I think all writers feel that way at least twice a week. Don't give in to it!

Wylie Kinson said...

I have the 27,000 word curse. Does that work?

Hiya December. I'm Wylie and our paths seem to cross in this small land of Blog, so I thought I'd pop in to say hello.
"HELLO!"

Congrats on your EC release and selling Day of the Dead :D

Camille Alexa said...

I see the second guessing a lot online, too. People constantly asking for advice on what their people should do next. How should they kiss? Is it okay if they do this or that?

O my. Do people actually do that???

I've never seen that. I definitely understand the 30k wall (though for me, it's actually something more like a 27.5k wall OR a 41k wall). But it has never even occurred to me to ask someone else what my characters should/would/could do.

I might ask the characters themselves, or my dogs, or the bottle of Single Malt in my hand, but not other people!

I'm suitably horrified.

Stacia said...

Actually, Sam, I think that's exactly what it's like, lol. You start to doubt the whole thing and get bored and sick of it and want something new and exciting.


Exactly, Bernard. Too many cooks. And you end up writing something that isn't really yours.


I think we all have days like that, Gabriele. And yes, I do send things to my CP, and ask for feedback, and if I'm stuck I might ask for a suggestion...but not a "Do you think she should this or that", you know? More like, "Would the scene work better if I added this, because it feels kind of flat to me as is".

Stacia said...

Groan, me too Charles. I think it's the sign of a committed writer. The only people I've ever known who loved every word they wrote as they wrote it were people who frankly weren't good writers. JME.


No, I'm not giving in, Serena! But boy I wish I culd get past it. Sigh.



Hey there Wylie, thanks for stopping by! Yes our paths they do cross, don't they? :-) And yes, the 27k word curse definitely qualifies.


Hey Caille! Glad to see you! Yep, people do actually do it, and it just makes me sad. Like I said, I'll ask my CP for advice on a specific scene if it feels like it isn't working as is, but never about what she thinks should happen later in the book.

Angie said...

We used to call it the "sagging middle" on GEnie RomEx. Sounds like the same thing. :P And yeah, sometimes the only thing you can do is bull on through and fix it later, although I think it depends what level the problem is at. If it's something at the foundation level (that is, what's happening and where the plot's actually going) then it needs to be fixed before you do anything else, or whatever you write beyond that point might well have to be completely scrapped once the problem is fixed "later," which always sucks. If you know what's going to happen, though, and it's just a matter of getting the narrative to flow or getting the dialogue to sound realistic or something like that -- just wallpaper, or even sheetrock, rather than foundation -- then yes, that's always very fixable later. [nod]

Luck! :)

Angie

Gabriele Campbell said...

Exactly, Stacie. Are the paragraphs too long? Not, should I have Madalric escape or not? :)

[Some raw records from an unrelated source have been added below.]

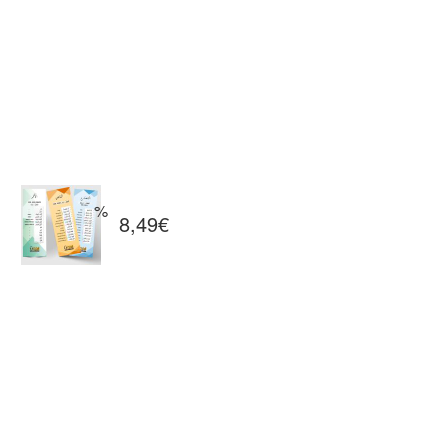
8,49
€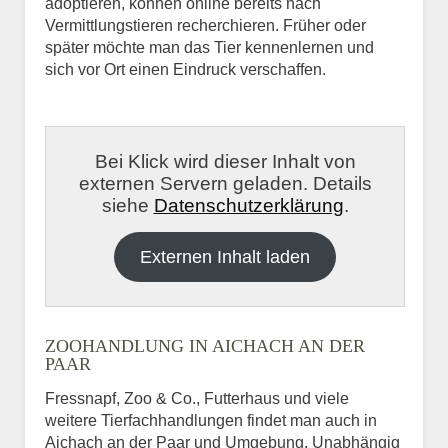
adoptieren, können online bereits nach
Vermittlungstieren recherchieren. Früher oder
später möchte man das Tier kennenlernen und
sich vor Ort einen Eindruck verschaffen.
Bei Klick wird dieser Inhalt von
externen Servern geladen. Details
siehe
Datenschutzerklärung
.
Externen Inhalt laden
ZOOHANDLUNG IN AICHACH AN DER
PAAR
Fressnapf, Zoo & Co., Futterhaus und viele
weitere Tierfachhandlungen findet man auch in
Aichach an der Paar und Umgebung. Unabhängig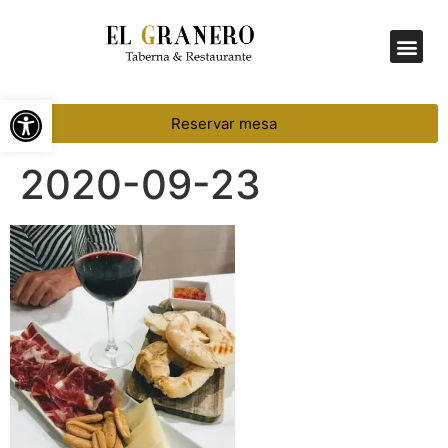
Menú Diario
Abrir barra de herramientas
Reservar mesa
2020-09-23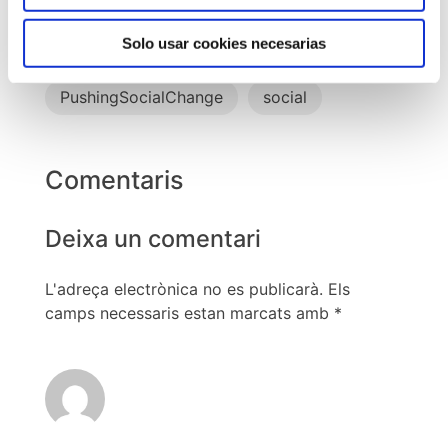
compromís social
compromiso social
Solo usar cookies necesarias
donacions
Open
PushingSocialChange
social
Comentaris
Deixa un comentari
L'adreça electrònica no es publicarà.
Els
camps necessaris estan marcats amb
*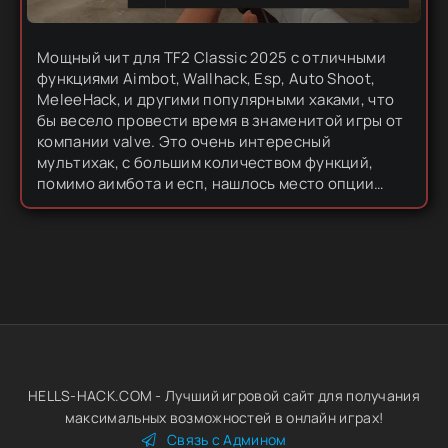
Мощный чит для TF2 Classic 2025 с отличными
функциями Aimbot, Wallhack, Esp, Auto Shoot,
MeleeHack, и другими популярными хаками, что
бы весело провести время в знаменитой игры от
компании valve. Это очень интересный
мультихак, с большим количеством функций,
помимо аимбота и есп, нашлось место опции
Melee, которая улучшает холодное оружие,
делая его мощнее. Обратите внимание,...
HELLS-HACK.COM - Лучший игровой сайт для получания
максимальных возможностей в онлайн играх!
Связь с Админом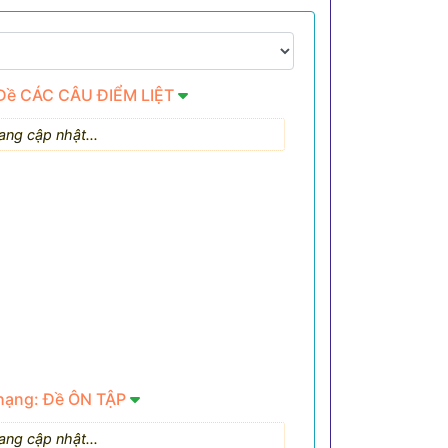
 Đề CÁC CÂU ĐIỂM LIỆT
ang cập nhật...
 hạng: Đề ÔN TẬP
ang cập nhật...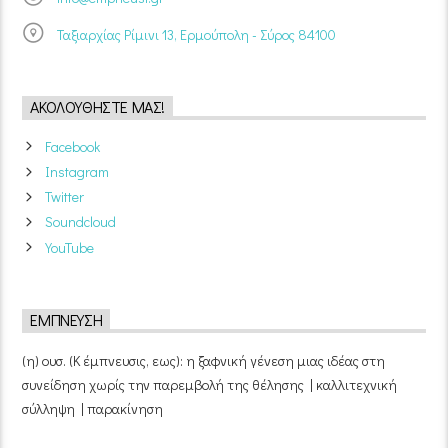
Ταξιαρχίας Ρίμινι 13, Ερμούπολη - Σύρος 84100
ΑΚΟΛΟΥΘΉΣΤΕ ΜΑΣ!
Facebook
Instagram
Twitter
Soundcloud
YouTube
ΈΜΠΝΕΥΣΗ
(η) ουσ. (Κ έμπνευσις, εως): η ξαφνική γένεση μιας ιδέας στη
συνείδηση χωρίς την παρεμβολή της θέλησης | καλλιτεχνική
σύλληψη | παρακίνηση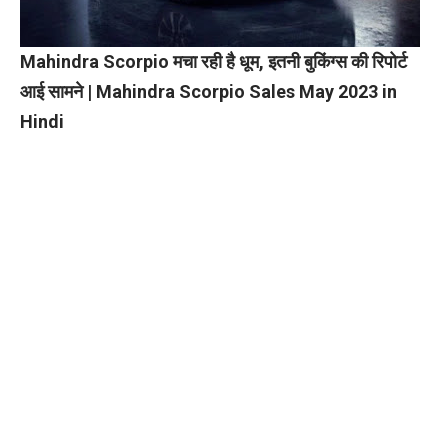
Mahindra Scorpio मचा रही है धूम, इतनी बुकिंग्स की रिपोर्ट
आई सामने | Mahindra Scorpio Sales May 2023 in
Hindi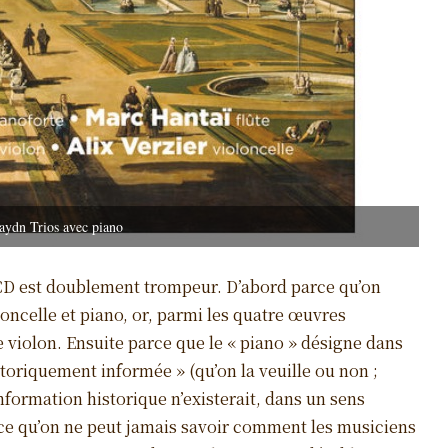
ydn Trios avec piano
e CD est doublement trompeur. D’abord parce qu’on
oloncelle et piano, or, parmi les quatre œuvres
de violon. Ensuite parce que le « piano » désigne dans
storiquement informée » (qu’on la veuille ou non ;
nformation historique n’existerait, dans un sens
arce qu’on ne peut jamais savoir comment les musiciens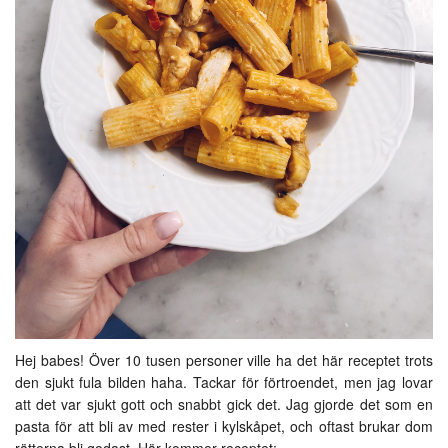
Hej babes! Över 10 tusen personer ville ha det här receptet trots
den sjukt fula bilden haha. Tackar för förtroendet, men jag lovar
att det var sjukt gott och snabbt gick det. Jag gjorde det som en
pasta för att bli av med rester i kylskåpet, och oftast brukar dom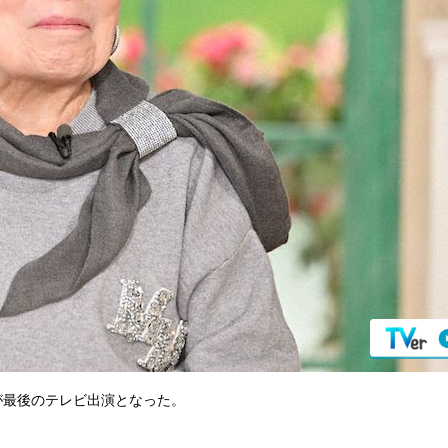
』が最後のテレビ出演となった。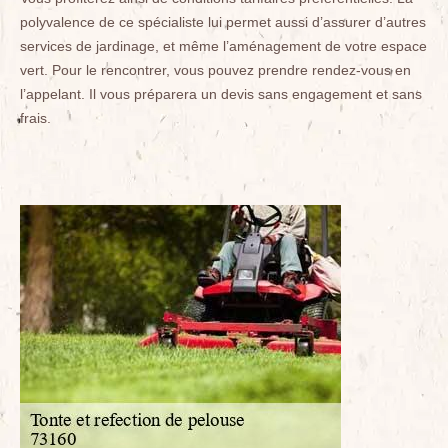
polyvalence de ce spécialiste lui permet aussi d’assurer d’autres
services de jardinage, et même l’aménagement de votre espace
vert. Pour le rencontrer, vous pouvez prendre rendez-vous en
l’appelant. Il vous préparera un devis sans engagement et sans
frais.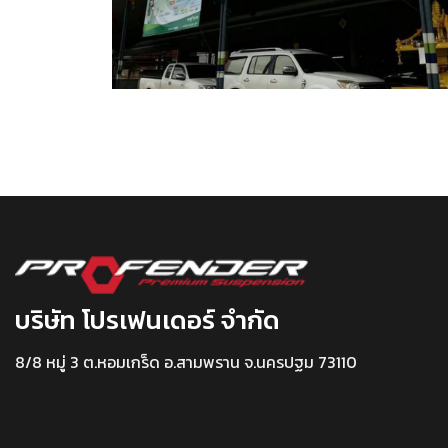
บริษัท โปรเฟนเดอร์ จำกัด
8/8 หมู่ 3 ต.หอมเกร็ด อ.สามพราน จ.นครปฐม 73110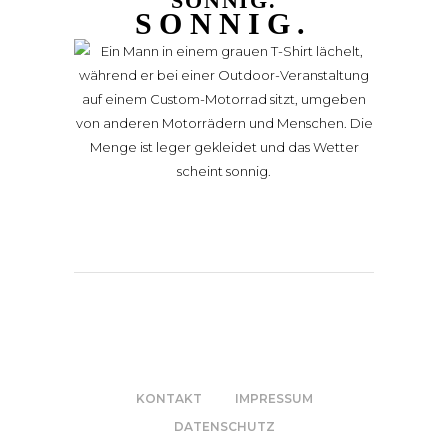
SONNIG.
SONNIG.
KONTAKT
IMPRESSUM
DATENSCHUTZ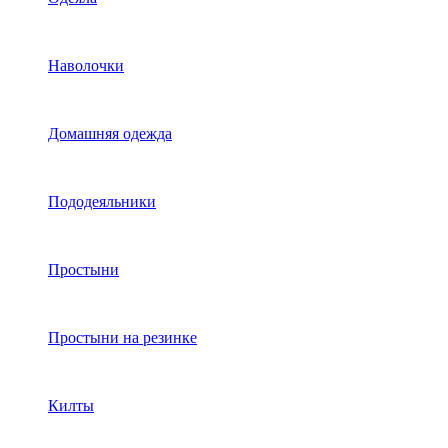
Наволочки
Домашняя одежда
Пододеяльники
Простыни
Простыни на резинке
Килты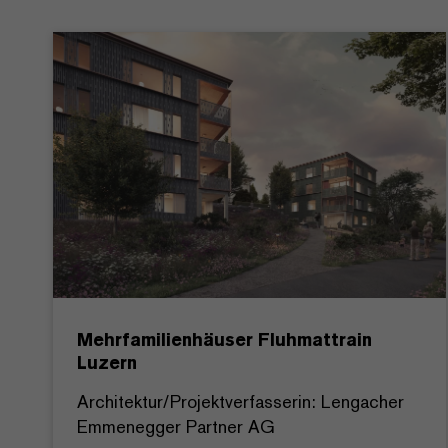
Mehrfamilienhäuser Fluhmattrain
Luzern
Architektur/Projektverfasserin: Lengacher
Emmenegger Partner AG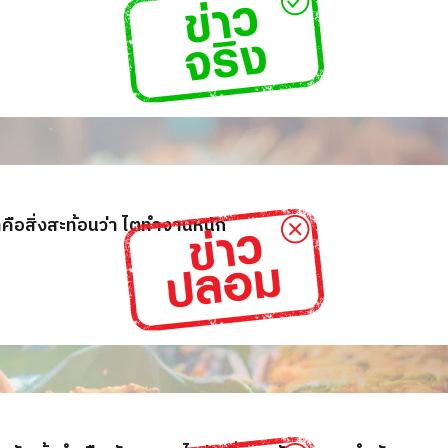
คือสิ่งสะท้อนว่า ไตทำงานหนัก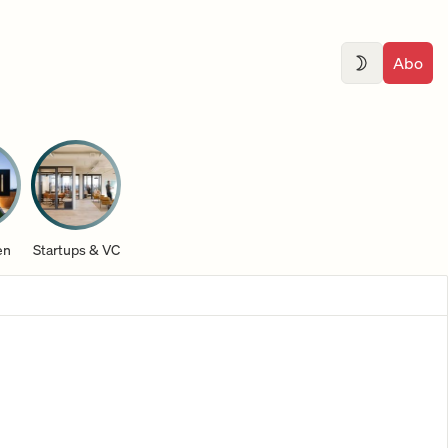
Abo
en
Startups & VC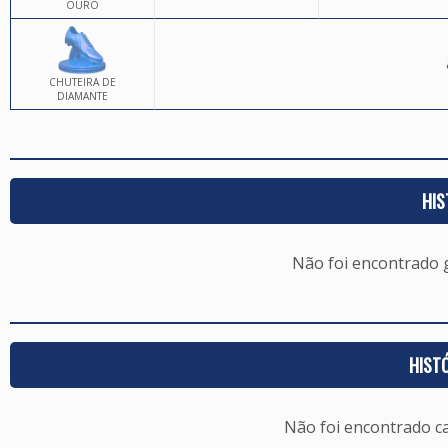
OURO
CHUTEIRA DE
DIAMANTE
HIS
Não foi encontrado
HIST
Não foi encontrado c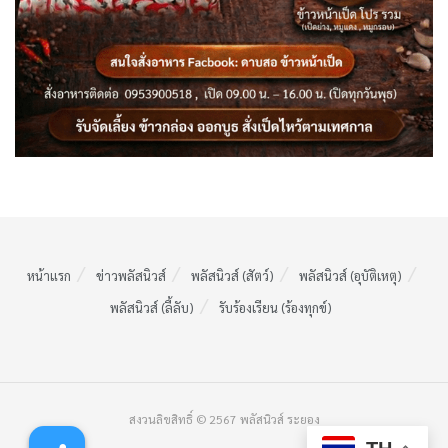
หน้าแรก
ข่าวพลัสนิวส์
พลัสนิวส์ (สัตว์)
พลัสนิวส์ (อุบัติเหตุ)
พลัสนิวส์ (ลี้ลับ)
รับร้องเรียน (ร้องทุกข์)
สงวนลิขสิทธิ์ © 2567 พลัสนิวส์ ระยอง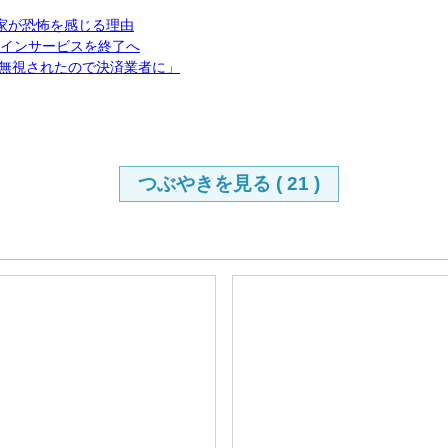
ガ家が恐怖を感じる理由
ラインサービスを終了へ
「無視されたので決済業者に」
つぶやきを見る (
21
)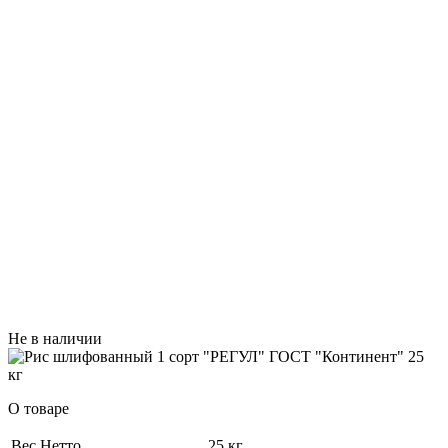
Не в наличии
О товаре
Вес Нетто
25 кг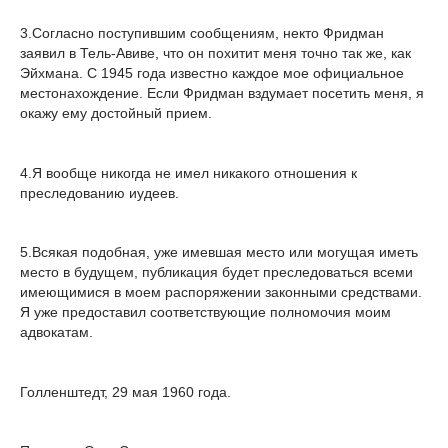
3.Согласно поступившим сообщениям, некто Фридман
заявил в Тель-Авиве, что он похитит меня точно так же, как
Эйхмана. С 1945 года известно каждое мое официальное
местонахождение. Если Фридман вздумает посетить меня, я
окажу ему достойный прием.
4.Я вообще никогда не имел никакого отношения к
преследованию иудеев.
5.Всякая подобная, уже имевшая место или могущая иметь
место в будущем, публикация будет преследоваться всеми
имеющимися в моем распоряжении законными средствами.
Я уже предоставил соответствующие полномочия моим
адвокатам.
Голленштедт, 29 мая 1960 года.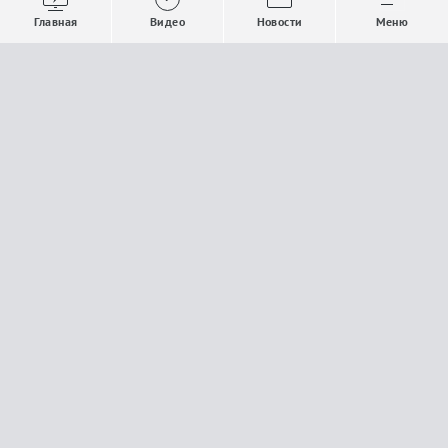
Выпуски новостей
Общество
Главная
Видео
Новости
Меню
Проекты
Строительство и ЖКХ
Телепрограмма
Политика
Авторы
Происшествия
О канале
Спорт
Где и как смотреть
Экономика
Документы
Культура
Прислать материалы
У вас есть важная информация, которой вы
готовы поделиться с редакцией? Свяжитесь с
нами
Расскажи о проблеме.
18+
Поделись новостью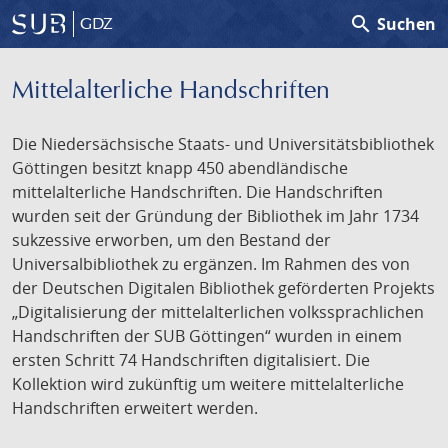
search
Suchen
GDZ
Mittelalterliche Handschriften
Die Niedersächsische Staats- und Universitätsbibliothek
Göttingen besitzt knapp 450 abendländische
mittelalterliche Handschriften. Die Handschriften
wurden seit der Gründung der Bibliothek im Jahr 1734
sukzessive erworben, um den Bestand der
Universalbibliothek zu ergänzen. Im Rahmen des von
der Deutschen Digitalen Bibliothek geförderten Projekts
„Digitalisierung der mittelalterlichen volkssprachlichen
Handschriften der SUB Göttingen“ wurden in einem
ersten Schritt 74 Handschriften digitalisiert. Die
Kollektion wird zukünftig um weitere mittelalterliche
Handschriften erweitert werden.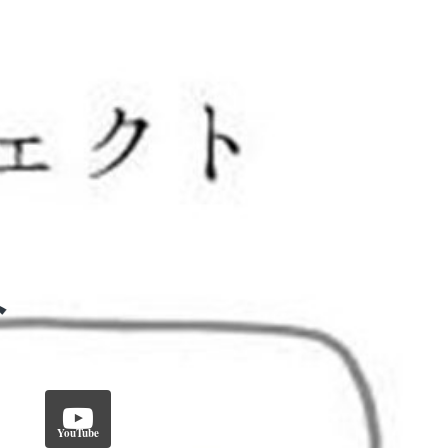
YouTube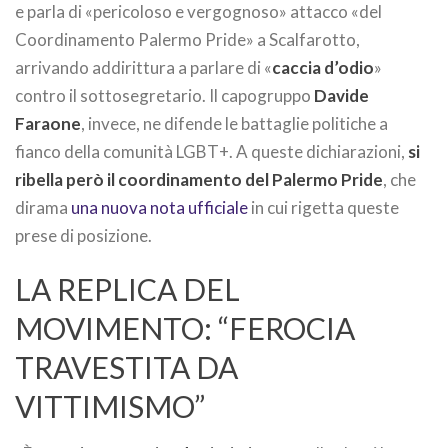
e parla di «pericoloso e vergognoso» attacco «del
Coordinamento Palermo Pride» a Scalfarotto,
arrivando addirittura a parlare di «
caccia d’odio
»
contro il sottosegretario. Il capogruppo
Davide
Faraone
, invece, ne difende le battaglie politiche a
fianco della comunità LGBT+. A queste dichiarazioni,
si
ribella però il coordinamento del Palermo Pride
, che
dirama
una nuova nota ufficiale
in cui rigetta queste
prese di posizione.
LA REPLICA DEL
MOVIMENTO: “FEROCIA
TRAVESTITA DA
VITTIMISMO”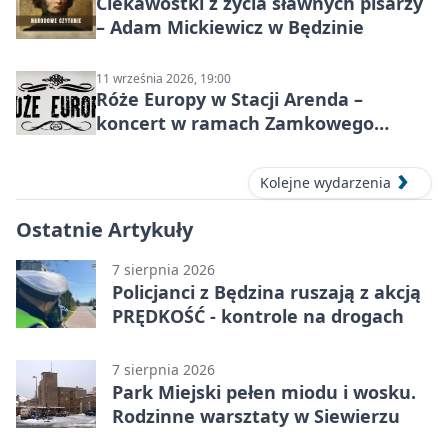
Ciekawostki z życia sławnych pisarzy
– Adam Mickiewicz w Będzinie
11 września 2026, 19:00
Róże Europy w Stacji Arenda –
koncert w ramach Zamkowego
Grania 2026
Kolejne wydarzenia
Ostatnie Artykuły
7 sierpnia 2026
Policjanci z Będzina ruszają z akcją
PRĘDKOŚĆ - kontrole na drogach
7 sierpnia 2026
Park Miejski pełen miodu i wosku.
Rodzinne warsztaty w Siewierzu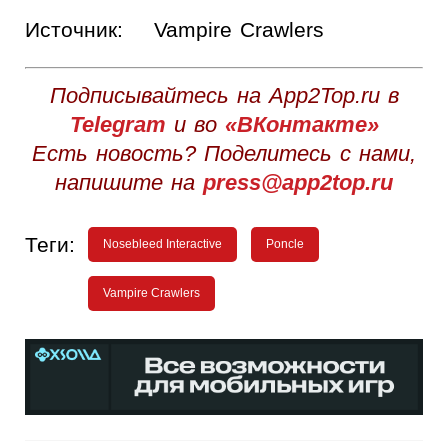
Источник:
Vampire Crawlers
Подписывайтесь на App2Top.ru в
Telegram
и во
«ВКонтакте»
Есть новость? Поделитесь с нами,
напишите на
press@app2top.ru
Теги:
Nosebleed Interactive
Poncle
Vampire Crawlers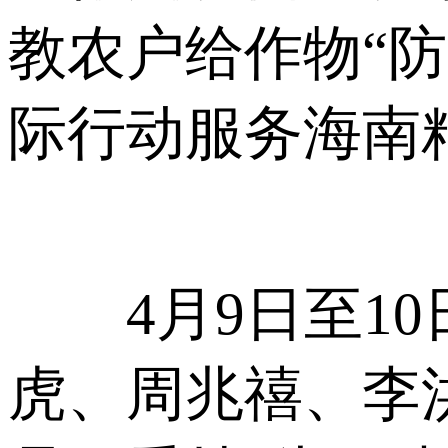
教农户给作物“
际行动服务海南
4月9日至10
虎、周兆禧、李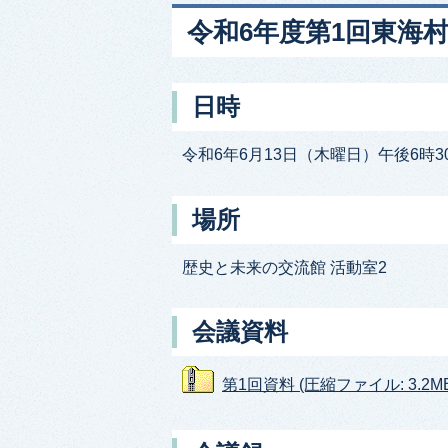
令和6年度第1回東海
日時
令和6年6月13日（木曜日）午後6時3
場所
歴史と未来の交流館 活動室2
会議資料
第1回資料 (圧縮ファイル: 3.2MB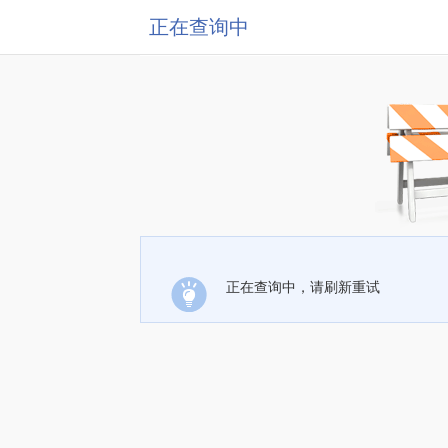
正在查询中
正在查询中，请刷新重试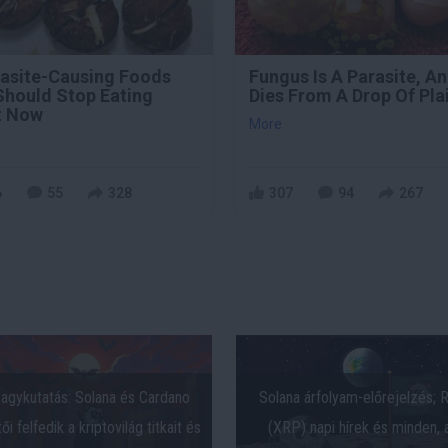
rasite-Causing Foods
Fungus Is A Parasite, An
Should Stop Eating
Dies From A Drop Of Plai
t Now
More
6
55
328
307
94
267
agykutatás: Solana és Cardano
Solana árfolyam-előrejelzés; 
ői felfedik a kriptovilág titkait és
(XRP) napi hírek és minden, 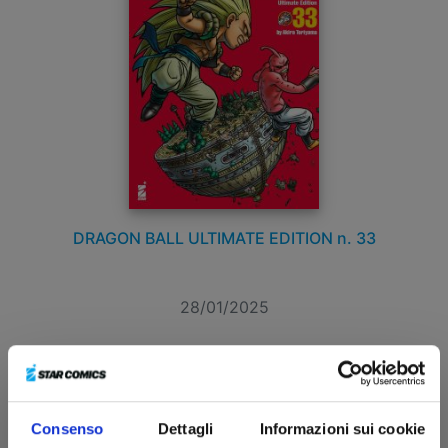
DRAGON BALL ULTIMATE EDITION n. 33
28/01/2025
€ 15,00
Consenso
Dettagli
Informazioni sui cookie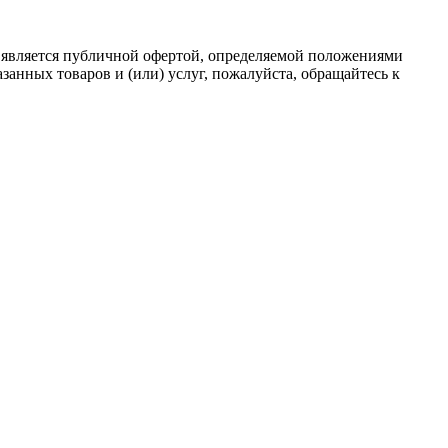
 является публичной офертой, определяемой положениями
анных товаров и (или) услуг, пожалуйста, обращайтесь к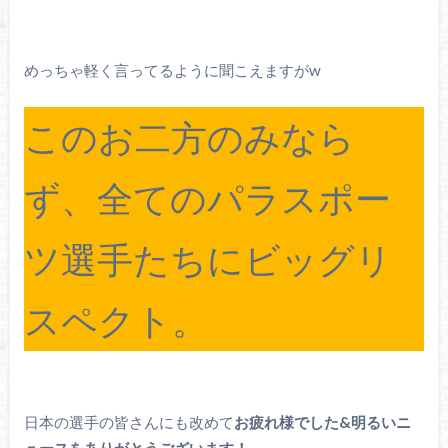
めっちゃ軽く言ってるように聞こえますがw
このお二方のみなら
ず、全てのパラスポー
ツ選手たちにビッグリ
スペクト。
日本の選手の皆さんにも改めて
お疲れ様でした&明るいニ
ュースをありがとうございます！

But we get the second type in FM writer's chat a lot, mostly newbies.

Rebecca said...

I remember writing my first book and being SO naively optimistic. THis is GREAT, I thought, I can really write. I'm gonna be a famous author.

10 billion rejections later - and a steep learning curve in my writing - and I think it's lucky you don't know how long a journey it is when you first start. very lucky!!!